We implemented multiple robustness checks specifying differential cutoff points before and after age 50. The clustering results do not differ, indicating that the AGNES algorithm identifies approximately the same groupings of respondents.
Here too we implemented multiple robustness checks for calculating clusters using different multiple imputation strategies as well as the nonimputed trajectories. Again, the clustering results do not differ, meaning that groupings are not contingent on imputation strategy.
A few cases showing smoking behavior sequences involving slight episodes were classified into the nonsmoking category using the AGNES algorithm. We conducted robustness checks to address potential misclassification issues. Results are available in the online appendix.

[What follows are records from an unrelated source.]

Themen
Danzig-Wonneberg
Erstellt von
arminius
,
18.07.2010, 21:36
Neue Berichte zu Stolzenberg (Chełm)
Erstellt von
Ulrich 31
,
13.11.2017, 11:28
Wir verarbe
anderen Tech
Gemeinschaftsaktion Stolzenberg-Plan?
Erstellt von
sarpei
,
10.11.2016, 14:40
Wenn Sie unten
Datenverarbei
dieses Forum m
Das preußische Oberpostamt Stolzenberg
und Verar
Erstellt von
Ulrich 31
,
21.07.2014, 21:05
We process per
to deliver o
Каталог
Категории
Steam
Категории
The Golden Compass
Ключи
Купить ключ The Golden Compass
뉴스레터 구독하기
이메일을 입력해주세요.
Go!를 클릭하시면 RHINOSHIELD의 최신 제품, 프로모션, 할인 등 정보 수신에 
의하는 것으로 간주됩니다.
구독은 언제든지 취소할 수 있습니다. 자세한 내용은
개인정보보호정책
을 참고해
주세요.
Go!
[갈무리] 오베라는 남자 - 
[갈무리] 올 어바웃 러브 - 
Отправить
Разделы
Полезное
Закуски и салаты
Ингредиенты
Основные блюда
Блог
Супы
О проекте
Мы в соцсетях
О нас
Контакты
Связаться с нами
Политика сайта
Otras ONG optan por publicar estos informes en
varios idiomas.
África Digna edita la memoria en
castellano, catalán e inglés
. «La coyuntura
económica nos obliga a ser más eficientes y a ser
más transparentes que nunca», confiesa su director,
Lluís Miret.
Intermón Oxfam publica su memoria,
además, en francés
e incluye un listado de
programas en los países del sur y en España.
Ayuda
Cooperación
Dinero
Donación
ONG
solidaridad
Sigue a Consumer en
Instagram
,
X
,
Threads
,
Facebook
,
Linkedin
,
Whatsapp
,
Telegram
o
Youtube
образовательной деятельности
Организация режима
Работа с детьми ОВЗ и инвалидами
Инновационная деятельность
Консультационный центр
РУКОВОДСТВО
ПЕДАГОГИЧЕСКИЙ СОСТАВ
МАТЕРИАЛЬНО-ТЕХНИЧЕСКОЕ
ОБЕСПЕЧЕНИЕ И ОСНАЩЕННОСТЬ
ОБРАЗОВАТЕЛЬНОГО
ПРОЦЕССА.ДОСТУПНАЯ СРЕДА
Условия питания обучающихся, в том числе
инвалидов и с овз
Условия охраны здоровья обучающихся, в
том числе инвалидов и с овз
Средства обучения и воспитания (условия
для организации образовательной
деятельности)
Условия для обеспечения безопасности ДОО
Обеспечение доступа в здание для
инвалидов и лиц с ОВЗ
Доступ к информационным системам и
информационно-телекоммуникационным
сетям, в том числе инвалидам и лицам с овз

Individuals were asked the following question: “Consider your health while you were growing up, before you were 16 years old. Would you say that your health during that time was excellent, very good, good, fair, or poor?”
All sequence analysis was conducted using the R package TraMineR (Gabadinho et al. 2011), and sequence plots were generated using the R package ggseqplot (Raab 2022).
The elbow method provides visual aid to determine the trade-off between total variation explained and number of clusters, whereas silhouette width is the minimization of within- and between-cluster variation as an approach to guide our choice of the number of clusters (Cornwell 2015). As we show in the online appendix, the optimal number of clusters for both adulthood and late-life smoking is three.
Our results differ slightly from those from the Klopack et al. (2022) study, perhaps because of different measurement and methodologies. Our study utilizes a different HRS parental smoking variable that has fewer missing cases. Additionally, we utilize multiple smoking measures condensed in the adult and later-life smoking clusters, as well as different regression methodologies. Ultimately, we believe our results enhance the Klopack et al. (2022) study in valuable ways.